Le boulanger Aimable Castanier vient s’installer dans le petit village provençal de Sainte-Cécile où depuis des générations les habitants entretiennent des rancunes aussi mesquines que stupides. Dès sa première fournée de pain, Aimable fait la conquête de tous : jamais ils n’ont mangé du pain aussi bon. Sa très jeune femme, Aurélie, tient la caisse, discrète et silencieuse. Mais une nuit elle s’enfuit avec Dominique, le berger du marquis de Venelles.
France, 1938, noir et blanc, 135 min.
Réalisation : Marcel Pagnol. Scénario et dialogues : Marcel Pagnol, d’après une nouvelle de Jean Giono. Image : Georges Benoît, Roger Ledru. Son : Marcel Lavoignat. Musique originale : Vincent Scotto. Montage : Marguerite Renoir, Suzanne de Troeye, Jeannette Ginestet. Production : Les Films Marcel Pagnol. Avec : Raimu (Aimable Castanier), Ginette Leclerc (Aurélie Castanier), Fernand Charpin (le marquis de Venelles), Robert Vattier (le curé), Édouard Delmont (Maillefer), Maximilienne Max (Melle Angèle), Robert Bassac (l’instituteur), Marcel Maupi (Barnabé), Alida Rouffe (Céleste, la bonne), Paul Dullac (Casimir), Charles Moulin (Dominique, le berger).
Aussi bien dans la construction de l’intrigue que dans l’écriture des dialogues et l’interprétation, Pagnol est le champion de « l’un et du multiple », de la description de l’individu et du groupe reliés entre eux par des liens vrais et profonds. Autour de Raimu vit ici tout un peuple de personnages et d’acteurs qui sont, dans le propos de l’auteur, aussi importants que lui.
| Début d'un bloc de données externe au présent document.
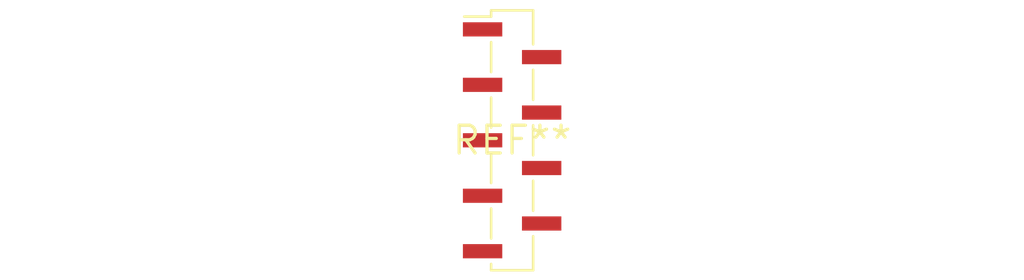
<source format=kicad_pcb>
(kicad_pcb (version 20240108) (generator pcbnew)

  (general
    (thickness 1.6)
  )

  (paper "A4")
  (layers
    (0 "F.Cu" signal)
    (31 "B.Cu" signal)
    (32 "B.Adhes" user "B.Adhesive")
    (33 "F.Adhes" user "F.Adhesive")
    (34 "B.Paste" user)
    (35 "F.Paste" user)
    (36 "B.SilkS" user "B.Silkscreen")
    (37 "F.SilkS" user "F.Silkscreen")
    (38 "B.Mask" user)
    (39 "F.Mask" user)
    (40 "Dwgs.User" user "User.Drawings")
    (41 "Cmts.User" user "User.Comments")
    (42 "Eco1.User" user "User.Eco1")
    (43 "Eco2.User" user "User.Eco2")
    (44 "Edge.Cuts" user)
    (45 "Margin" user)
    (46 "B.CrtYd" user "B.Courtyard")
    (47 "F.CrtYd" user "F.Courtyard")
    (48 "B.Fab" user)
    (49 "F.Fab" user)
    (50 "User.1" user)
    (51 "User.2" user)
    (52 "User.3" user)
    (53 "User.4" user)
    (54 "User.5" user)
    (55 "User.6" user)
    (56 "User.7" user)
    (57 "User.8" user)
    (58 "User.9" user)
  )

  (setup
    (pad_to_mask_clearance 0)
    (pcbplotparams
      (layerselection 0x00010fc_ffffffff)
      (plot_on_all_layers_selection 0x0000000_00000000)
      (disableapertmacros false)
      (usegerberextensions false)
      (usegerberattributes false)
      (usegerberadvancedattributes false)
      (creategerberjobfile false)
      (dashed_line_dash_ratio 12.000000)
      (dashed_line_gap_ratio 3.000000)
      (svgprecision 4)
      (plotframeref false)
      (viasonmask false)
      (mode 1)
      (useauxorigin false)
      (hpglpennumber 1)
      (hpglpenspeed 20)
      (hpglpendiameter 15.000000)
      (dxfpolygonmode false)
      (dxfimperialunits false)
      (dxfusepcbnewfont false)
      (psnegative false)
      (psa4output false)
      (plotreference false)
      (plotvalue false)
      (plotinvisibletext false)
      (sketchpadsonfab false)
      (subtractmaskfromsilk false)
      (outputformat 1)
      (mirror false)
      (drillshape 1)
      (scaleselection 1)
      (outputdirectory "")
    )
  )

  (net 0 "")

  (footprint "PinSocket_1x09_P1.27mm_Vertical_SMD_Pin1Left" (layer "F.Cu") (at 0 0))

)

</source>
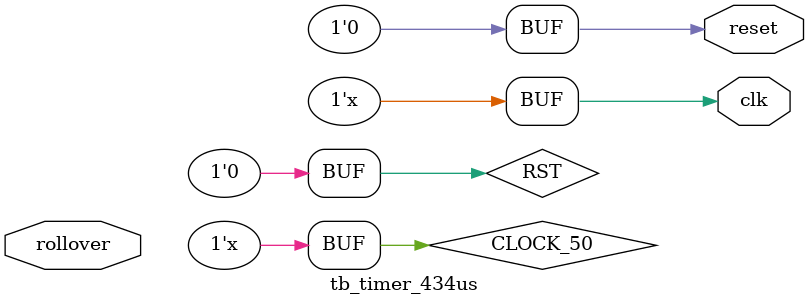
<source format=v>
`timescale 1ns/1ps

module tb_timer_434us (
	output wire clk, reset,
	input wire rollover
);

reg CLOCK_50, RST;

assign clk = CLOCK_50;
assign reset = RST;

initial begin
	CLOCK_50 = 1'b1;
	RST = 1'b1;
end

always begin
	#10 CLOCK_50 = ~CLOCK_50;
end

initial begin
	#10 RST = 1'b0;
end

timer_434us DUT (.clk(clk), .reset(reset), .rollover(rollover));

endmodule 
</source>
Chez Pagnol, l’ironie et la compassion, la précision et le pittoresque du trait, en un mot le réalisme, servent à cerner l’individu. Quand il s’agit du groupe et de sa solidarité cachée (laquelle représente, autant que les malheurs du boulanger, le vrai sujet du film), Pagnol se laisse aller à la rêverie, au lyrisme, peut-être même à l’utopie.
Jacques Lourcelles, Dictionnaire des films. Des origines à 1950, Bouquins éditions, 2022, p. 444.
1895 I 1974
Parce qu’il est issu d’une lignée d’instituteurs, l’écrit et la parole ont pour le jeune Marcel Pagnol une importance capitale. Sa pièce Topaze, histoire d’un maître d’école qui se voit licencié pour avoir été trop honnête, lui ouvre les portes du succès en 1928. Dès lors qu’il devient parlant, Pagnol développe une vive curiosité pour le cinéma : il y voit l’opportunité de donner une plus large audience à ses pièces. Durant plus de vingt ans, son œuvre théâtrale se confond avec sa filmographie. S’il confie les scénarios et dialogues de Marius (1931), de Fanny (1932) et de Topaze (1932) à des réalisateurs de renom, il ne manque pas de s’attribuer la paternité de leur immense succès public, ce qui lui permet de faire construire à Marseille son propre studio de cinéma. Ses films sont le dit et le reflet de la Provence où il est né, et à laquelle il restera fidèle sa vie durant : ils ne doivent rien à la convention des personnages mais tout à l’universalité d’une culture qu’il saisit à sa source. Toute son œuvre, dont Pagnol puise parfois l’inspiration dans la littérature de son condisciple provençal Jean Giono, raconte l’histoire de gens qui expriment leur vérité au-delà du mensonge qui les condamne, entre comédie et tragédie. On a souvent caricaturé Pagnol en habile exploitant du folklore méridional. Il est pourtant un cinéaste bien plus complet et moderne qu’on l’a dit. Son relatif mépris de la technique, sa grande liberté dans la direction des acteurs, sa fidélité aux comédiens, son attachement à la terre à laquelle il donne une présence inoubliable, sa façon de laisser l’image parler d’elle-même quand le dialogue s’épuise, tout cela fait de Pagnol l’un des premiers « auteurs » du cinéma français.